---------- EXERCISE DATA ----------

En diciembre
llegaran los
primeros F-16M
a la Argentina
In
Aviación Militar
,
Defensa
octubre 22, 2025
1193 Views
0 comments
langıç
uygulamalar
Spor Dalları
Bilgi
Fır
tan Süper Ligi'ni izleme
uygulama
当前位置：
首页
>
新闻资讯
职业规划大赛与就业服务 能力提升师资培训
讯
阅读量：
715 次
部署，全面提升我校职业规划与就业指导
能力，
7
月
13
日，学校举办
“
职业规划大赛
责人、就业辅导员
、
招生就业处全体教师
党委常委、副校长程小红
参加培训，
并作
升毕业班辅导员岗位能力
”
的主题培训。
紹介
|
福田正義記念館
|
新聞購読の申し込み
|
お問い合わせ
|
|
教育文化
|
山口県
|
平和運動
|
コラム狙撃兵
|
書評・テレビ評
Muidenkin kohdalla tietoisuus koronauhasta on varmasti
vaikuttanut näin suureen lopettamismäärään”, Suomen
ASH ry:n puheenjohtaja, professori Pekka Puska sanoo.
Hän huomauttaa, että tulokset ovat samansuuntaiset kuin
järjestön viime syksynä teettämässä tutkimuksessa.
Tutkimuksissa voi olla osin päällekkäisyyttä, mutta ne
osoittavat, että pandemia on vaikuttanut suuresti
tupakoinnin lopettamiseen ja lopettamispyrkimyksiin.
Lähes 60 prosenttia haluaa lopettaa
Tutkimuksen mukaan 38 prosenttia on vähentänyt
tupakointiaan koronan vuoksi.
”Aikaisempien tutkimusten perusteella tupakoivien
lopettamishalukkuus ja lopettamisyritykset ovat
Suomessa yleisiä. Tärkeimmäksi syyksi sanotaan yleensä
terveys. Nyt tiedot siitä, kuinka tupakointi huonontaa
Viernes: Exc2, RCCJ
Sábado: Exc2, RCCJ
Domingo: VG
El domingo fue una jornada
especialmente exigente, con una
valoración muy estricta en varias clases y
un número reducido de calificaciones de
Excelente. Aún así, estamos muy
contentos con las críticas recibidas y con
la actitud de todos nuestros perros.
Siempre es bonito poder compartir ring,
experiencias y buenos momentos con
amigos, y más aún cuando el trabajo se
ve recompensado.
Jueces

----------
---------- EXERCISE DATA ----------

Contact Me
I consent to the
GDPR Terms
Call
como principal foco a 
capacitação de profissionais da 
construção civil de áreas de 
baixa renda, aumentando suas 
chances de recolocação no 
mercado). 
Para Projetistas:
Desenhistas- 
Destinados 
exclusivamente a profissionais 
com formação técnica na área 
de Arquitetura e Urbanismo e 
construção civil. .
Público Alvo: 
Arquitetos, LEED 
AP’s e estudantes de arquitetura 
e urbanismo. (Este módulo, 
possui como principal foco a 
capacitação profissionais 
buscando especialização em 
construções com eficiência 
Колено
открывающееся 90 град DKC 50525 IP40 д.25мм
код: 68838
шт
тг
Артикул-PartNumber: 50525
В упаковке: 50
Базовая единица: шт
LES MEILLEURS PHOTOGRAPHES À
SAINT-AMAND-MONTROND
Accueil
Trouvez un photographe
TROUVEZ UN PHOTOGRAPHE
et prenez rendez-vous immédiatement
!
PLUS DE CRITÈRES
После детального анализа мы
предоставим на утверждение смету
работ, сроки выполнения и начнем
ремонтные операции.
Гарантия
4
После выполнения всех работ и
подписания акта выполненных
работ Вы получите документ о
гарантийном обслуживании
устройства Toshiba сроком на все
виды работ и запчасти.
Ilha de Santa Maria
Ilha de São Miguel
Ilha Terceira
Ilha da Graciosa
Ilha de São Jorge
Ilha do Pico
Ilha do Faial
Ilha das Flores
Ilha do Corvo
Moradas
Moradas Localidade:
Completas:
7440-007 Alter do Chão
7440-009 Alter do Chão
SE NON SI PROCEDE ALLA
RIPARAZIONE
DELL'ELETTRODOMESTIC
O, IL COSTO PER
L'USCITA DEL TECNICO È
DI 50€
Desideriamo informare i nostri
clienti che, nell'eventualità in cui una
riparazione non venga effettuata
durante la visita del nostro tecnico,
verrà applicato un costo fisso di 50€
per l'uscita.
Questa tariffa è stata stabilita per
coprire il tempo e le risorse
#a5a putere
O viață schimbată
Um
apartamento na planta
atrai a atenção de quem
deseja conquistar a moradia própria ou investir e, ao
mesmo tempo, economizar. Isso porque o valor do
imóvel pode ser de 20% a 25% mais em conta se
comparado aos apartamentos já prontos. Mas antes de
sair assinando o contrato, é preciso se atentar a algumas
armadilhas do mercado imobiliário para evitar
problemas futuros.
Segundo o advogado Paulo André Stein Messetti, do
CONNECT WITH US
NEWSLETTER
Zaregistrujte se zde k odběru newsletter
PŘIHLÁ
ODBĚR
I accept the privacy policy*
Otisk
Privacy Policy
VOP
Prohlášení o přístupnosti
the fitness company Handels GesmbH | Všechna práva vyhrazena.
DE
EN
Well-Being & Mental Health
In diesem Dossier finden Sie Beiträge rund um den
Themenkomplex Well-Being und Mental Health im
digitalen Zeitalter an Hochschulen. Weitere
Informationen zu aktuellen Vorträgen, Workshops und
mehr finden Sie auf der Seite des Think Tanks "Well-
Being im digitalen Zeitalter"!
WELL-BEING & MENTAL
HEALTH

----------
---------- EXERCISE DATA ----------

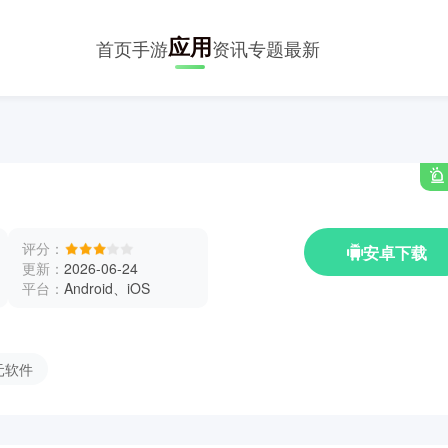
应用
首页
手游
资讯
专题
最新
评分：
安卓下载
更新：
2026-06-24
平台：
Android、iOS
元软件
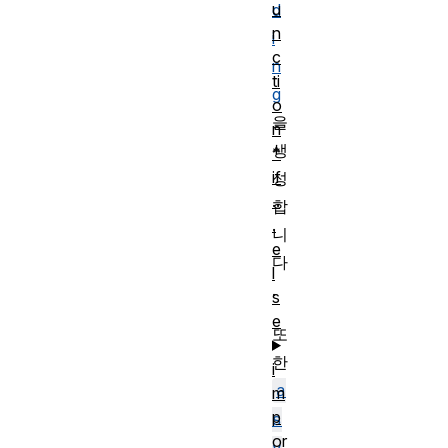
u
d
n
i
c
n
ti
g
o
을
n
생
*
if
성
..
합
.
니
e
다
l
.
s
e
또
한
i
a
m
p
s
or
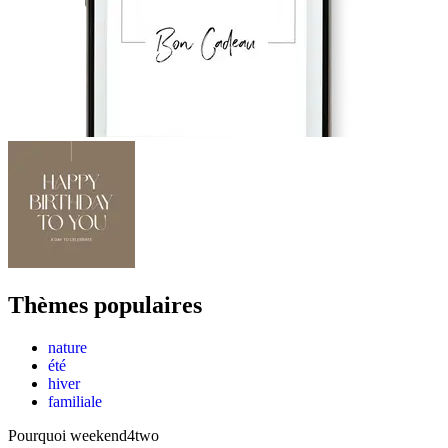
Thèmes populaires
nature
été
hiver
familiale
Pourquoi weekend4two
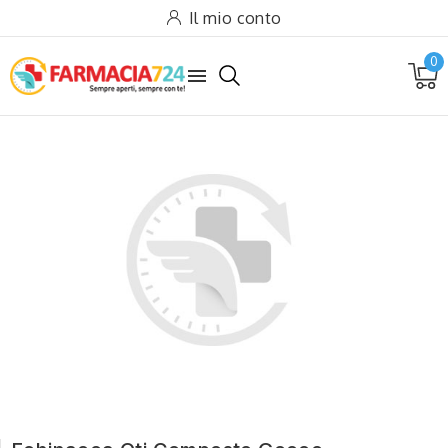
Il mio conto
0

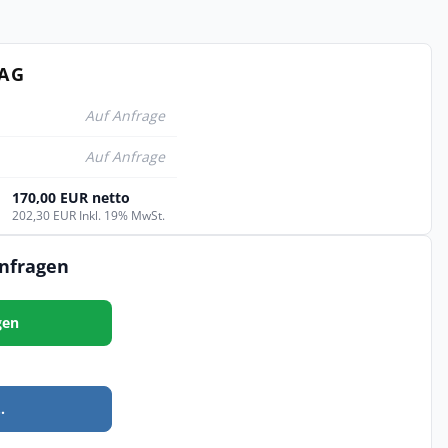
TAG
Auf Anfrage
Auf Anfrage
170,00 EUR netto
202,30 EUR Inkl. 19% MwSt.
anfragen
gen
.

----------

EXERCISE INSTRUCTIONS
Swap "Aviación Militar" for "Aviación Naval" in the lines between the one holding "En diciembre" and the one holding "Lähes 60 prosenttia haluaa lopettaa", inclusive, and give those lines again with everything else unchanged.

RESPONSE BOX
En diciembre
llegaran los
primeros F-16M
a la Argentina
In
Aviación Naval
,
Defensa
octubre 22, 2025
1193 Views
0 comments
langıç
uygulamalar
Spor Dalları
Bilgi
Fır
tan Süper Ligi'ni izleme
uygulama
当前位置：
首页
>
新闻资讯
职业规划大赛与就业服务 能力提升师资培训
讯
阅读量：
715 次
部署，全面提升我校职业规划与就业指导
能力，
7
月
13
日，学校举办
“
职业规划大赛
责人、就业辅导员
、
招生就业处全体教师
党委常委、副校长程小红
参加培训，
并作
升毕业班辅导员岗位能力
”
的主题培训。
紹介
|
福田正義記念館
|
新聞購読の申し込み
|
お問い合わせ
|
|
教育文化
|
山口県
|
平和運動
|
コラム狙撃兵
|
書評・テレビ評
Muidenkin kohdalla tietoisuus koronauhasta on varmasti
vaikuttanut näin suureen lopettamismäärään”, Suomen
ASH ry:n puheenjohtaja, professori Pekka Puska sanoo.
Hän huomauttaa, että tulokset ovat samansuuntaiset kuin
järjestön viime syksynä teettämässä tutkimuksessa.
Tutkimuksissa voi olla osin päällekkäisyyttä, mutta ne
osoittavat, että pandemia on vaikuttanut suuresti
tupakoinnin lopettamiseen ja lopettamispyrkimyksiin.
Lähes 60 prosenttia haluaa lopettaa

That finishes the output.